List each line of the data that holds the string "checkout", please.

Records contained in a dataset
Content starts

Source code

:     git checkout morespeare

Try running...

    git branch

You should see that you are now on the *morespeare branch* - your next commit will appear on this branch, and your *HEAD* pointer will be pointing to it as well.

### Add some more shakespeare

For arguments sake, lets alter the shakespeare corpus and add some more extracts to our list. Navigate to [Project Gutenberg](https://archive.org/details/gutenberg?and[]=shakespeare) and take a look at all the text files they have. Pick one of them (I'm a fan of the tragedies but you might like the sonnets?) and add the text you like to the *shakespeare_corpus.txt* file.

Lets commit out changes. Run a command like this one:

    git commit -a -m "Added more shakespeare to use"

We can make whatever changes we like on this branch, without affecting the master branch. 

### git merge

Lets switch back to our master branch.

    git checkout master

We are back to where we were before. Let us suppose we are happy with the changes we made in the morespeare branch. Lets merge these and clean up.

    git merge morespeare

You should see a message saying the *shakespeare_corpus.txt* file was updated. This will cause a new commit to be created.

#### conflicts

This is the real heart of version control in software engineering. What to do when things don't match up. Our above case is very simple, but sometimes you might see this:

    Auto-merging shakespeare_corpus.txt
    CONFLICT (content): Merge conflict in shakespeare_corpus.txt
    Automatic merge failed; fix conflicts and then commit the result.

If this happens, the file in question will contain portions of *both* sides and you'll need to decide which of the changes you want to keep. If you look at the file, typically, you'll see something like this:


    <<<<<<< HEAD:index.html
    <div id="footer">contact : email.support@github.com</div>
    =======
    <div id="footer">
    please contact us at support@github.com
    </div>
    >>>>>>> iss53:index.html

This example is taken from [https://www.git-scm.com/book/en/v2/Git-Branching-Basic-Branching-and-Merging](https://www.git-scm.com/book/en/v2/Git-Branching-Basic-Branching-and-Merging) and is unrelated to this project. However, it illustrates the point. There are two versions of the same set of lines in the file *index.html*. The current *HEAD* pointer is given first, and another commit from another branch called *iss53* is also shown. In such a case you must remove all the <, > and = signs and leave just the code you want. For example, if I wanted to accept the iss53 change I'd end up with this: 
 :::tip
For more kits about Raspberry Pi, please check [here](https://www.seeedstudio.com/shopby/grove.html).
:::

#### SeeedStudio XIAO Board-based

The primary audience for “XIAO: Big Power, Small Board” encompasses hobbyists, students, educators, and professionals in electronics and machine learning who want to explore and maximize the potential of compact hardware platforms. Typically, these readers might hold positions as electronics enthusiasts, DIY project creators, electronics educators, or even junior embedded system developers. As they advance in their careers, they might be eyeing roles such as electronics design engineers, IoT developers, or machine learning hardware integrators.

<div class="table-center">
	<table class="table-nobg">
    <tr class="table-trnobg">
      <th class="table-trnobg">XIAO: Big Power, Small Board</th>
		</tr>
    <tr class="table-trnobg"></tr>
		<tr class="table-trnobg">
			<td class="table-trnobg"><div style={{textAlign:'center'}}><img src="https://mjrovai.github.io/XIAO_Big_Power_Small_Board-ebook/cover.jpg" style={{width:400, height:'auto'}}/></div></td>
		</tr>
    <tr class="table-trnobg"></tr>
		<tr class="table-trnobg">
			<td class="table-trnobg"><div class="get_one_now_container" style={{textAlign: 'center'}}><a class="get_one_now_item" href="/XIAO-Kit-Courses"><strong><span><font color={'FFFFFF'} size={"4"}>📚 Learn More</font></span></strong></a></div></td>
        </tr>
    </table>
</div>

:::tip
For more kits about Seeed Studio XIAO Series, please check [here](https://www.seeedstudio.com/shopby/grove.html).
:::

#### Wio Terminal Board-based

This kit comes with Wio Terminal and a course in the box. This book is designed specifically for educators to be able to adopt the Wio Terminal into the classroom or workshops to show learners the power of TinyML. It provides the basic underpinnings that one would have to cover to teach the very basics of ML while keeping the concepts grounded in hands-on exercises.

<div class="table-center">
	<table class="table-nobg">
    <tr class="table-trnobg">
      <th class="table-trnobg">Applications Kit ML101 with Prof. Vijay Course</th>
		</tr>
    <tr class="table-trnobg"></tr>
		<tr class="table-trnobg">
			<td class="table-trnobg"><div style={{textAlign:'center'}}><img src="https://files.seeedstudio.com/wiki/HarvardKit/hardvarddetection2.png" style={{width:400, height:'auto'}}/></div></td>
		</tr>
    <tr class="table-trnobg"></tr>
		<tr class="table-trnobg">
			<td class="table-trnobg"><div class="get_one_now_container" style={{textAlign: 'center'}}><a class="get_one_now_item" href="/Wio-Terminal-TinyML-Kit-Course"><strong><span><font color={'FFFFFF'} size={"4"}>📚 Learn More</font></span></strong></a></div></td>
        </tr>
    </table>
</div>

Content ends

→ **SOLUTION TO THE EXERCISE**
:     git checkout morespeare
    git checkout master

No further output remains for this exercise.